A Texas woman who said she was forced to remove a nipple ring with pliers to board an airplane called Thursday for an apology by federal...

The Associated Press

LOS ANGELES — A Texas woman who said she was forced to remove a nipple ring with pliers to board an airplane called Thursday for an apology by federal security agents and a civil-rights investigation.

"I wouldn't wish this experience upon anyone," Mandi Hamlin said at a news conference.

Hamlin, 37, said she was trying to board a flight from Lubbock to Dallas on Feb. 24 when she was scanned by a Transportation Security Administration (TSA) agent after passing through a larger metal detector without problems.

The female TSA agent used a handheld detector that beeped when it passed in front of Hamlin's chest, the Dallas-area resident said.

Hamlin said she told the woman she was wearing nipple piercings.
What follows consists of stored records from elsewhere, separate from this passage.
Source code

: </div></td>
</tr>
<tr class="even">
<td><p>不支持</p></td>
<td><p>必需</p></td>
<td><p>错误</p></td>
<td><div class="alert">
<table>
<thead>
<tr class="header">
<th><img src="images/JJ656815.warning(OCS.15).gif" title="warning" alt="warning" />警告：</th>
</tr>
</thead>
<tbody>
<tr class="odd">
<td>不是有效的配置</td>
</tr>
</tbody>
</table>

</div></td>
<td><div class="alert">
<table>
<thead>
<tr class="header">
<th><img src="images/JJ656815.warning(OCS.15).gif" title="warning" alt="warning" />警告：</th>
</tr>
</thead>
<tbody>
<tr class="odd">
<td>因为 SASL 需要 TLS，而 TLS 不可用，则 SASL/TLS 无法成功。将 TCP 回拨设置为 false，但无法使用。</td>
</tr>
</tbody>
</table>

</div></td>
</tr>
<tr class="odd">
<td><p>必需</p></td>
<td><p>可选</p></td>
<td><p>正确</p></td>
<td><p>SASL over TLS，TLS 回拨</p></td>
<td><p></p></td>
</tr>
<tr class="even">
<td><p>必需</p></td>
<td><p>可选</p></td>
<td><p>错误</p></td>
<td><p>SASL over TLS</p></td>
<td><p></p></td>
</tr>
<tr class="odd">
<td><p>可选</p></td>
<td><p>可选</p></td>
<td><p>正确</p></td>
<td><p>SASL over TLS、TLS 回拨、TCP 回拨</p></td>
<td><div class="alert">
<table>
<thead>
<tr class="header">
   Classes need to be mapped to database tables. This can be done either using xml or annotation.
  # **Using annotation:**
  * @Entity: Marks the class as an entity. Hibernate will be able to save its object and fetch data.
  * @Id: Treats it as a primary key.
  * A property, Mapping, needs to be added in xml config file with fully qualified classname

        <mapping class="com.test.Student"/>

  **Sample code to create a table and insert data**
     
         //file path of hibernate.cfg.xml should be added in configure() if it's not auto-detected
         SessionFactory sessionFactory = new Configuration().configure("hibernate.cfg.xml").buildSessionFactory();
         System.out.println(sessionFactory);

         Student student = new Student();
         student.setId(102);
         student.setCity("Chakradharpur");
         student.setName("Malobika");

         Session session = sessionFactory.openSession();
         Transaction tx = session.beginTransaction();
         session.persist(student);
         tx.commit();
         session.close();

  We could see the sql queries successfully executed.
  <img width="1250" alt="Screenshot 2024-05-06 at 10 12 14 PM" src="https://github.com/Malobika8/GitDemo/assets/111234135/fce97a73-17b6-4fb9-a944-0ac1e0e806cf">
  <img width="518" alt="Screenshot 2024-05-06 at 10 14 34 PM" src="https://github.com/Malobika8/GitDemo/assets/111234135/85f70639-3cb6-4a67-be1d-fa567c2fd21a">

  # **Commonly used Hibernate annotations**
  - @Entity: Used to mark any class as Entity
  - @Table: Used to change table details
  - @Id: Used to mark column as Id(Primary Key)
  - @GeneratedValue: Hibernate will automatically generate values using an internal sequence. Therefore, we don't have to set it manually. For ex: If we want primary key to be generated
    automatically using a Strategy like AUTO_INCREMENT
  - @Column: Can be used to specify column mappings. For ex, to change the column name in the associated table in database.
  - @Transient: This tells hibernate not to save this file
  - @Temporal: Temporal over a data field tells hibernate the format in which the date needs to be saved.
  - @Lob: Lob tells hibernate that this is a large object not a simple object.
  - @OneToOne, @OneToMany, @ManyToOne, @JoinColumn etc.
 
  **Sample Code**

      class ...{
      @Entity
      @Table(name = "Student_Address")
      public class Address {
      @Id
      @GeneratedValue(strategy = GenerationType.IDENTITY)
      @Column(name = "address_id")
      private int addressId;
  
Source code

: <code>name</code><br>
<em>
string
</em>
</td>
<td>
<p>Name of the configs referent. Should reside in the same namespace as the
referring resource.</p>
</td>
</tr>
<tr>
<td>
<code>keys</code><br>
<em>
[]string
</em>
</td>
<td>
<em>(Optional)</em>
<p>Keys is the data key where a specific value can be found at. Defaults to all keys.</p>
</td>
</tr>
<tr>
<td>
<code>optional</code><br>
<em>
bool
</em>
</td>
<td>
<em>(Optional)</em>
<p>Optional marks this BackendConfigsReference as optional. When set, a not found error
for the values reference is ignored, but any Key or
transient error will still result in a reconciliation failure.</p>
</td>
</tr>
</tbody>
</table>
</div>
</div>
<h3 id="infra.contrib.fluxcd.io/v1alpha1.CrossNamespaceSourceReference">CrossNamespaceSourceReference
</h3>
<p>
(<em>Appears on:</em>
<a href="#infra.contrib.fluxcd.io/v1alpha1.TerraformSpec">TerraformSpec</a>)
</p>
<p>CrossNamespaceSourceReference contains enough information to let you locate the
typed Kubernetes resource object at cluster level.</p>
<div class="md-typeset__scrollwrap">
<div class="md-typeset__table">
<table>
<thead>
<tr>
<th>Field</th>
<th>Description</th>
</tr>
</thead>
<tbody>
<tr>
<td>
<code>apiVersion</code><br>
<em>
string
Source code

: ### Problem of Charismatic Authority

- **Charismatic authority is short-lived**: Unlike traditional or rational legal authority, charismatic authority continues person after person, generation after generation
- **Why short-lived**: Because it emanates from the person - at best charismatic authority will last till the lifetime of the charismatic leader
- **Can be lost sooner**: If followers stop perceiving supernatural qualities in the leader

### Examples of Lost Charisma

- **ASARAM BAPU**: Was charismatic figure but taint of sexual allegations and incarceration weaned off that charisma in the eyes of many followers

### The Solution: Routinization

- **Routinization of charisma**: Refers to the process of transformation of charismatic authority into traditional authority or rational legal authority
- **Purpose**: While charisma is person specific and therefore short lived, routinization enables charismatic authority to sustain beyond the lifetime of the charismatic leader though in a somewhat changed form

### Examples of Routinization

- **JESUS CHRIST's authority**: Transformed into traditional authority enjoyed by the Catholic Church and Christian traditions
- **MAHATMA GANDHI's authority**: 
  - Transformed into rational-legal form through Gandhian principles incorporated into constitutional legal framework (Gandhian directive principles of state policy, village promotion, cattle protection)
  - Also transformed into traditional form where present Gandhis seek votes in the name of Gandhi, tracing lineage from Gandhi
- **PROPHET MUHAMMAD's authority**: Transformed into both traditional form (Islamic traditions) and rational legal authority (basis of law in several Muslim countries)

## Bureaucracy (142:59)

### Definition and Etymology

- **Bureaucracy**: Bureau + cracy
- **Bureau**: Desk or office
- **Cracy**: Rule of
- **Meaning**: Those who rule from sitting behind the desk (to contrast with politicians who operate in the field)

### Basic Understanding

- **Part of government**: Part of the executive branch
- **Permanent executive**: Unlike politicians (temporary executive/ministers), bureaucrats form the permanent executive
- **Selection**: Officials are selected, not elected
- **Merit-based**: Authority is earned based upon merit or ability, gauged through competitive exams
The women called over her male colleagues, one of whom said she would have to remove the jewelry, Hamlin said.

Hamlin said she could not remove them and asked whether she could instead display her pierced breasts in private to the female agent. But several other male officers told her she could not board her flight until the jewelry was out, she said.

She was taken behind a curtain and removed one bar-shape piercing but had trouble with the second, a ring.

"She informed the TSA officer that she could not remove it without the help of pliers, and the officer gave a pair to her," said Hamlin's attorney, Gloria Allred, reading from a letter she sent Thursday to the director of the TSA's Office of Civil Rights and Liberties.

Hamlin said she heard male TSA agents snickering as she took out the ring. She was scanned again and was allowed to board even though she was wearing a bellybutton ring.

"After nipple rings are inserted, the skin can often heal around the piercing, and the rings can be extremely difficult and painful to remove," Allred said in the letter.

Hamlin filed a complaint, but the TSA's customer-service manager at the Lubbock airport concluded the screening was handled properly, Allred said.

Allred said she might consider legal action if the TSA does not apologize.

On its Web site, the TSA warns that passengers "may be additionally screened because of hidden items such as body piercings, which alarmed the metal detector."

TSA spokesman Dwayne Baird said he was unaware of the incident.